[Saved entries]
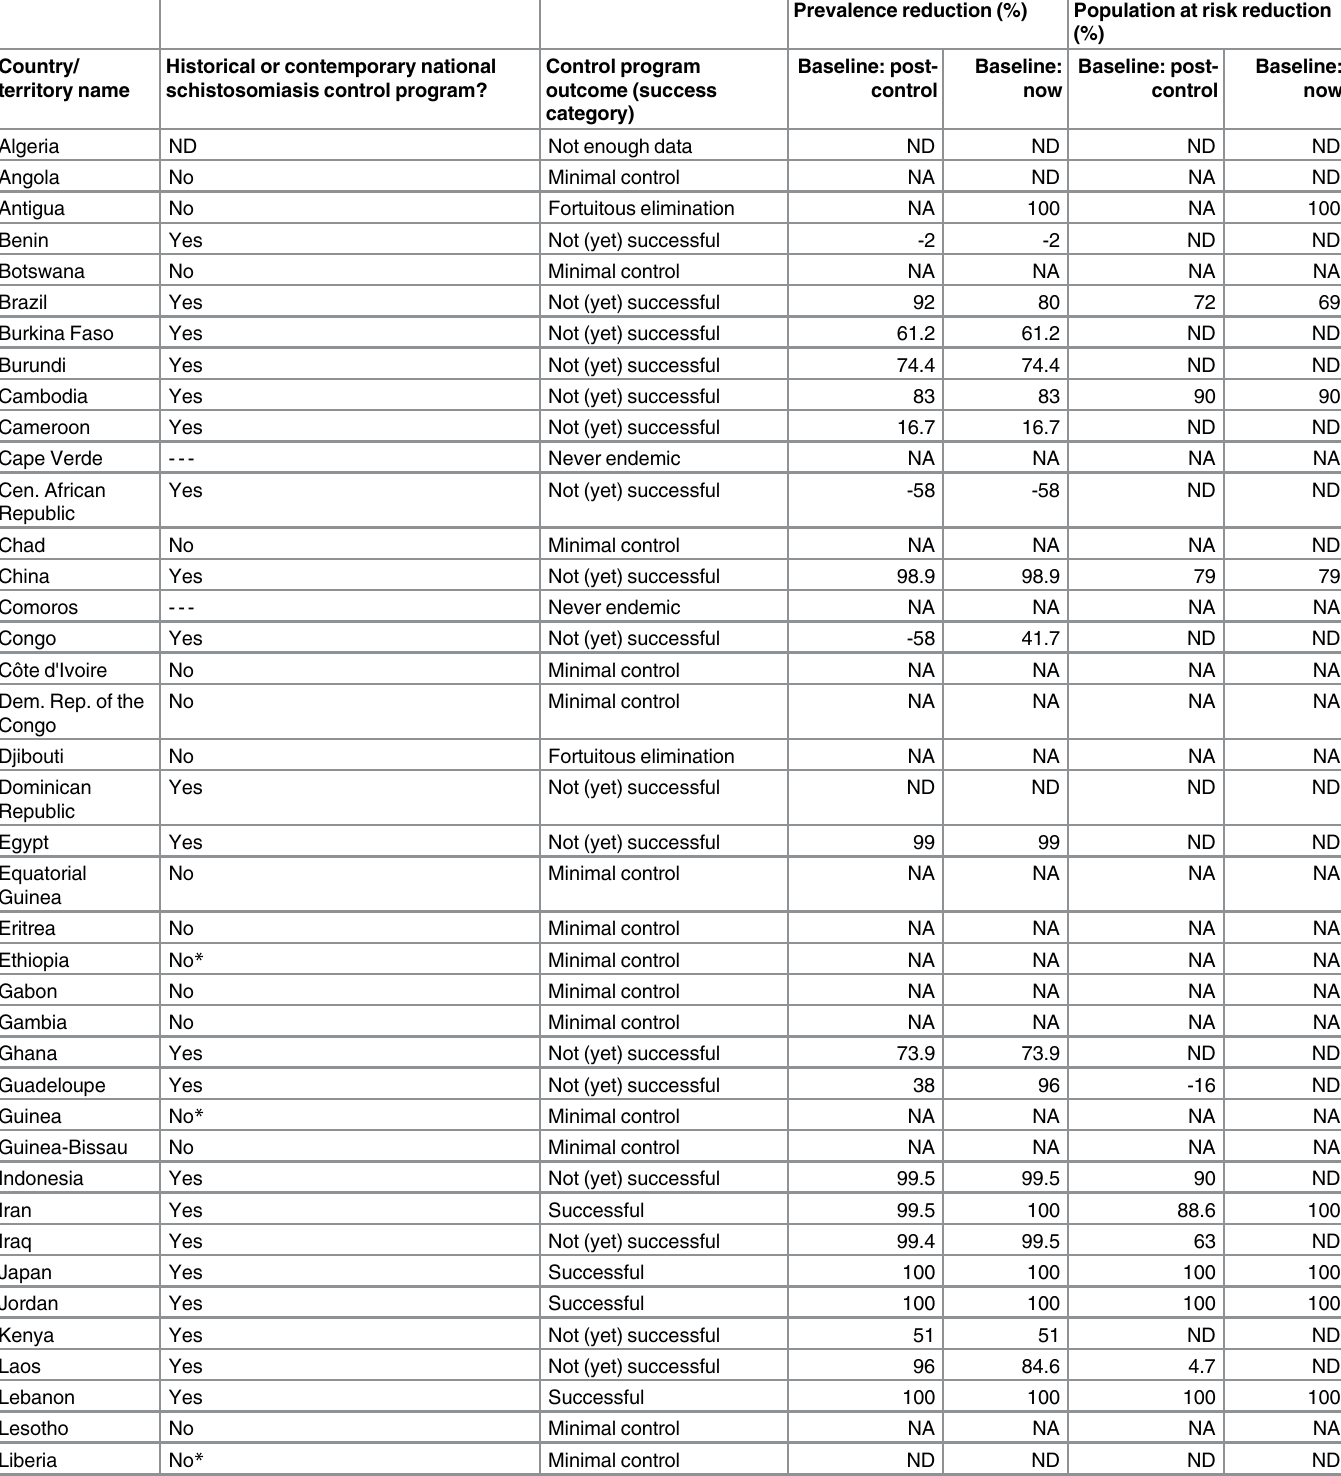
Table 1. Countries and territories evaluated and their success categories, prevalence reduction, and percent reduction in population at risk for schistosomiasis (as a proportion of the total population).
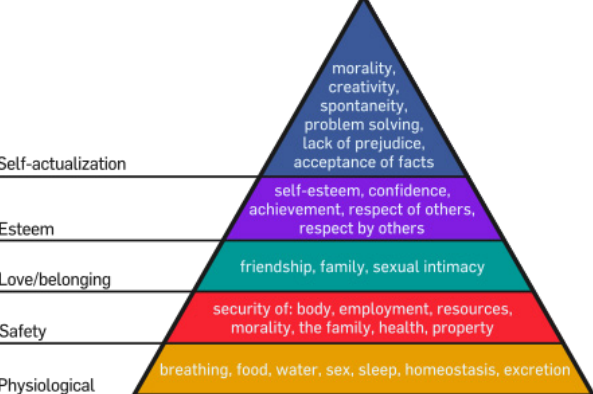
Figure 1: An interpretation of Maslow‘s (1943) hierarchy of needs, represented as a pyramid with the more basic needs at the bottom (from Maslow‘s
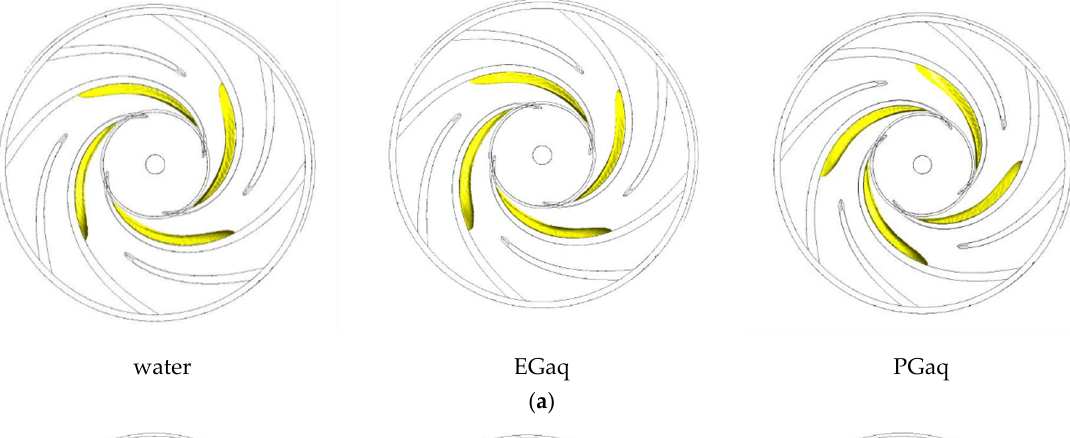
Figure 19. Iso-surface of cavitation distribution in the impeller of splitter blades. ( a ) 20 °C at 0.3 atm; ( b ) 60 °C at 0.3 atm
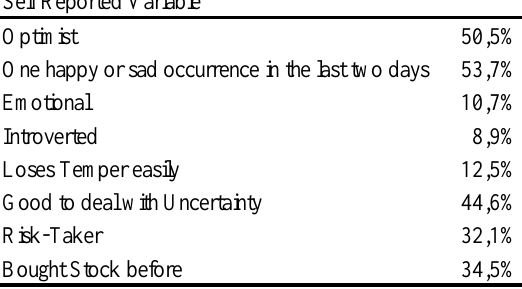
Table 2: Characteristic Information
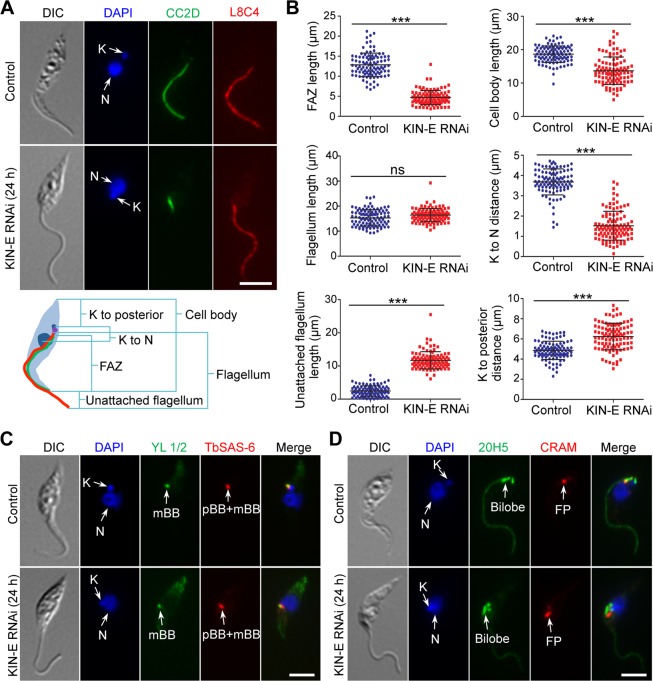
Morphological analysis of the epimastigote-like cells generated by KIN-E RNAi.(A). Morphology of 1N1K cells from control and KIN-E RNAi cells. 1N1K cells from the control and KIN-E RNAi-induced population were co-immunostained with anti-CC2D antibody to label the FAZ filament and with anti-PFR2 (L8C4) antibody to label the flagellum. Cells were counterstained with DAPI for nuclear (N) and kinetoplast (K) DNA. The cartoon depicted a 1N1K cell used for measuring the length of cell body, flagellum, unattached flagellum, FAZ filament, kinetoplast (K) to posterior cell tip, and kinetoplast to nucleus (N). Scale bar: 5 μm. (B). Morphometric measurement of uninduced control cells and KIN-E RNAi-induced (24 h) cells. 1N1K cells from control and KIN-E RNAi cells (+Tet, 24 h) were immunostained with anti-CC2D and anti-PFR2 antibodies, and the length of the cell body, the FAZ, the flagellum, the unattached flagellum, kinetoplast to nucleus, and kinetoplast to the posterior tip were measured and plotted (n = 101 for control cells and n = 104 for RNAi cells). ***, p<0.001; ns, no statistical significance. (C). Position of the flagellar basal body in control and KIN-E RNAi cells. Cells (1N1K) were co-immunostained with YL 1/2 antibody to label the mature basal body (mBB) and with anti-TbSAS-6 antibody to label both the mBB and the pro-basal body (pBB), and then counterstained with DAPI for nuclear and kinetoplast DNA. Scale bar: 5 μm. (D). Positions of the bilobed structure and flagellar pocket in control and KIN-E RNAi cells. Cells (1N1K) were co-immunostained with 20H5 antibody to label the bilobed structure and with anti-CRAM antibody to label the flagellar pocket (FP), and then counterstained with DAPI for nuclear and kinetoplast DNA. Scale bar: 5 μm.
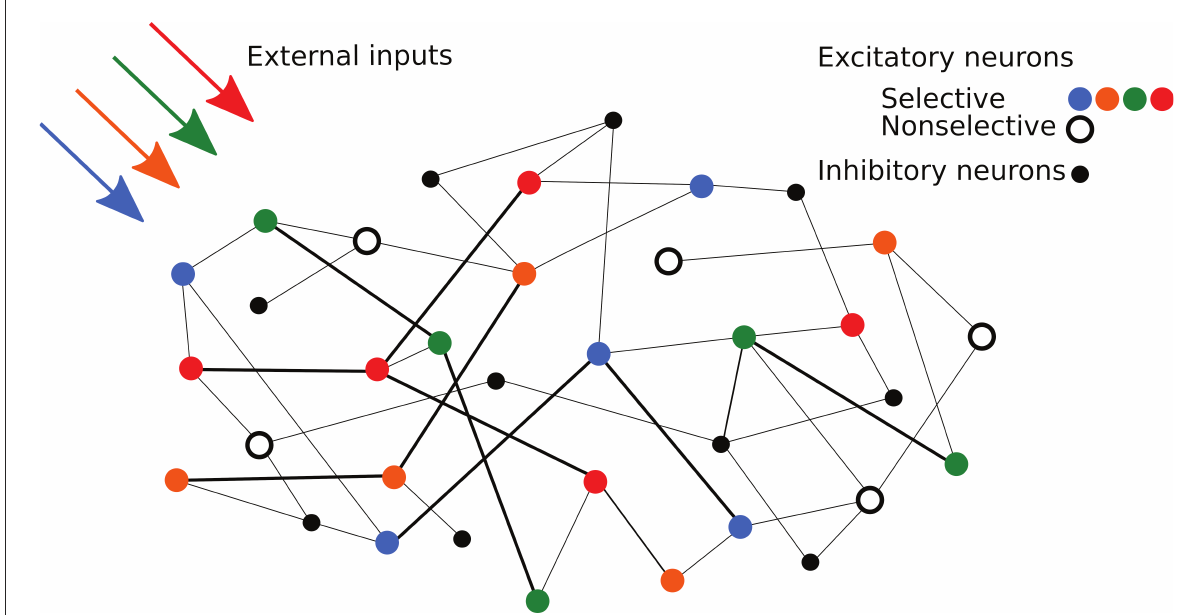
FIGURE1 Schematic representation of the network. Colored circles represent excitatory neurons of different selective populations, whereas the black open circles represent excitatory neurons of the non-selective population. Black circles represent inhibitory neurons. Strengthened connections are represented by thicker black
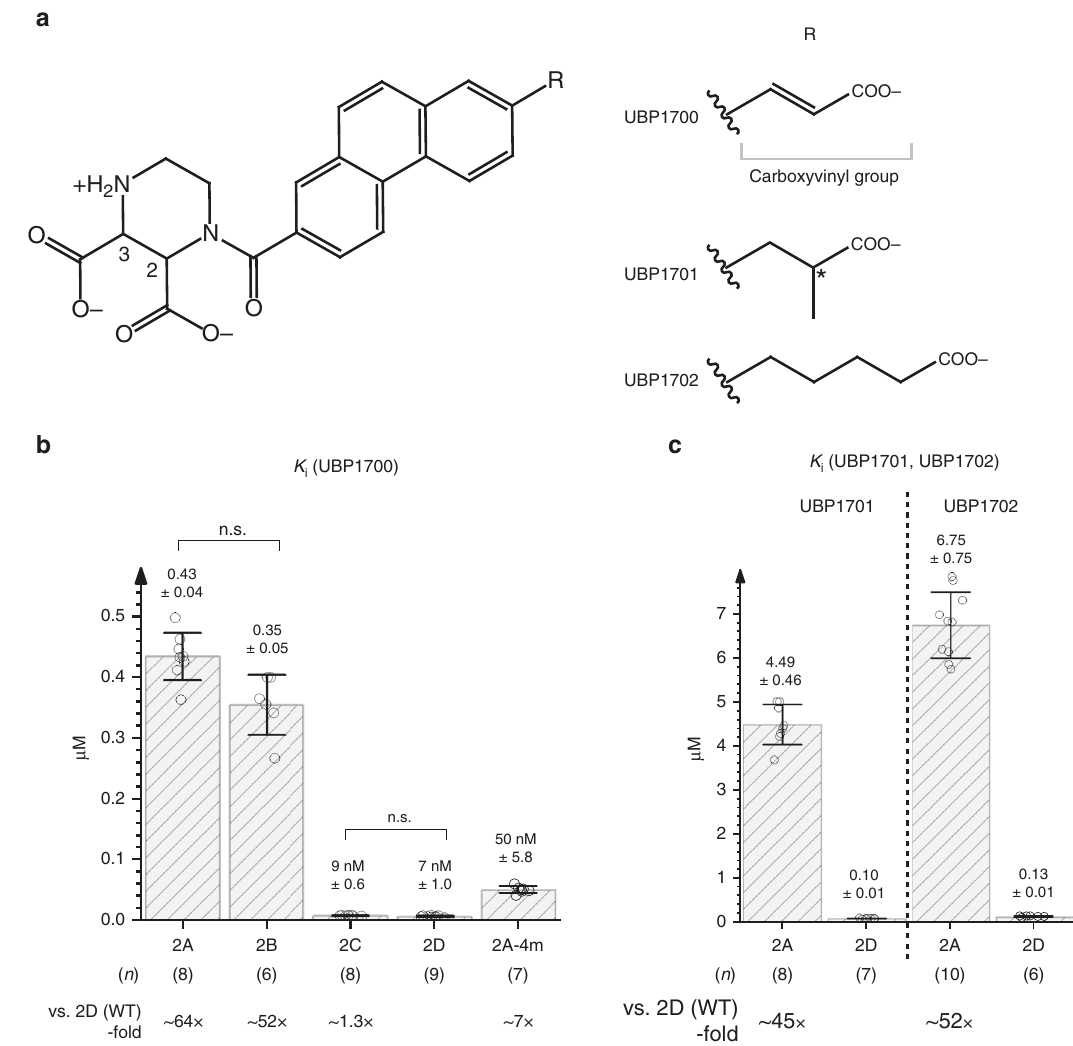
Fig. 7 Designed compounds with increased GluN2C/2D selectivity and potency. a UBP1700, 1701, and 1702 have carboxylate moieties of different length, bulkiness, and rigidity. The chiral center in the R-group of UBP1701 is marked with an asterisk. At physiological pH the amine group of the piperazine ring is protonated and therefore positively charged and the three carboxylic acid groups are negatively charged. b K i values for UBP1700 inhibition were measured on GluN1-4a/GluN2 ( a – d ) NMDARs and GluN1-4a/GluN2A-4m NMDAR as described in Fig. 2. Inhibition dose-response was observed in the presence of 100 μ M glycine, 1 or 3 μ M L -glutamate, and varying concentrations of UBP1700 (Supplementary Fig. 4). Pairwise comparison shows subtypes have different potencies ( p < 0.05 with two-tail t -test and Bonferroni correction) except where stated (n.s.). c Potencies of UBP1701 and UBP1702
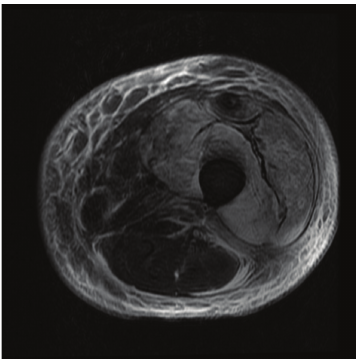
Figure 1: T 2 -weighted magnetic resonance image: transverse view of the left thigh: demonstrating di ff use edema in the anterior compartment and subcutaneous edema in the anterior and lateral aspects of the thigh.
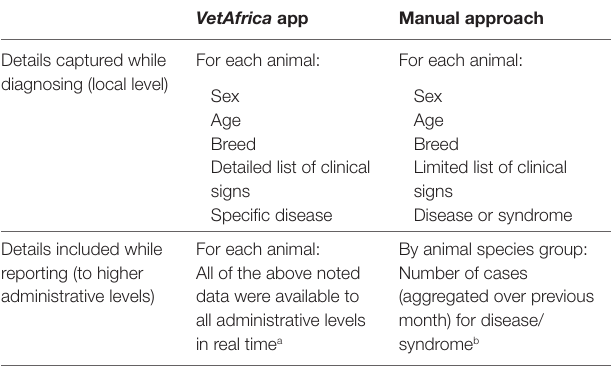
TaBle 3 | Summary of main non-specific diagnoses given for cases diagnosed in cattle using the traditional paper-based approach. Diagnosis/syndrome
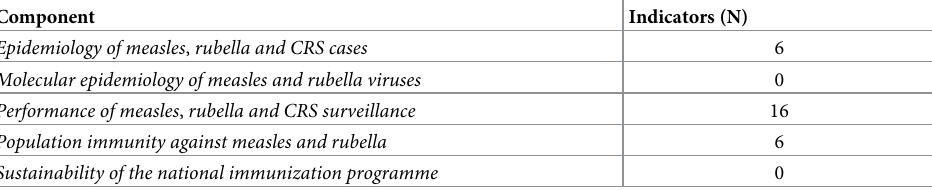
Table 1. Number of indicators identified in each core component of the ASU’s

→ **Brief**
The lines to set down run from the line with "Fig. 7 Designed" up to and including the line with "TaBle 3 | Summary" in the entries above. Reproduce them exactly, with no pictures.

→ **Expected answer**
Fig. 7 Designed compounds with increased GluN2C/2D selectivity and potency. a UBP1700, 1701, and 1702 have carboxylate moieties of different length, bulkiness, and rigidity. The chiral center in the R-group of UBP1701 is marked with an asterisk. At physiological pH the amine group of the piperazine ring is protonated and therefore positively charged and the three carboxylic acid groups are negatively charged. b K i values for UBP1700 inhibition were measured on GluN1-4a/GluN2 ( a – d ) NMDARs and GluN1-4a/GluN2A-4m NMDAR as described in Fig. 2. Inhibition dose-response was observed in the presence of 100 μ M glycine, 1 or 3 μ M L -glutamate, and varying concentrations of UBP1700 (Supplementary Fig. 4). Pairwise comparison shows subtypes have different potencies ( p < 0.05 with two-tail t -test and Bonferroni correction) except where stated (n.s.). c Potencies of UBP1701 and UBP1702
Figure 1: T 2 -weighted magnetic resonance image: transverse view of the left thigh: demonstrating di ff use edema in the anterior compartment and subcutaneous edema in the anterior and lateral aspects of the thigh.
TaBle 3 | Summary of main non-specific diagnoses given for cases diagnosed in cattle using the traditional paper-based approach. Diagnosis/syndrome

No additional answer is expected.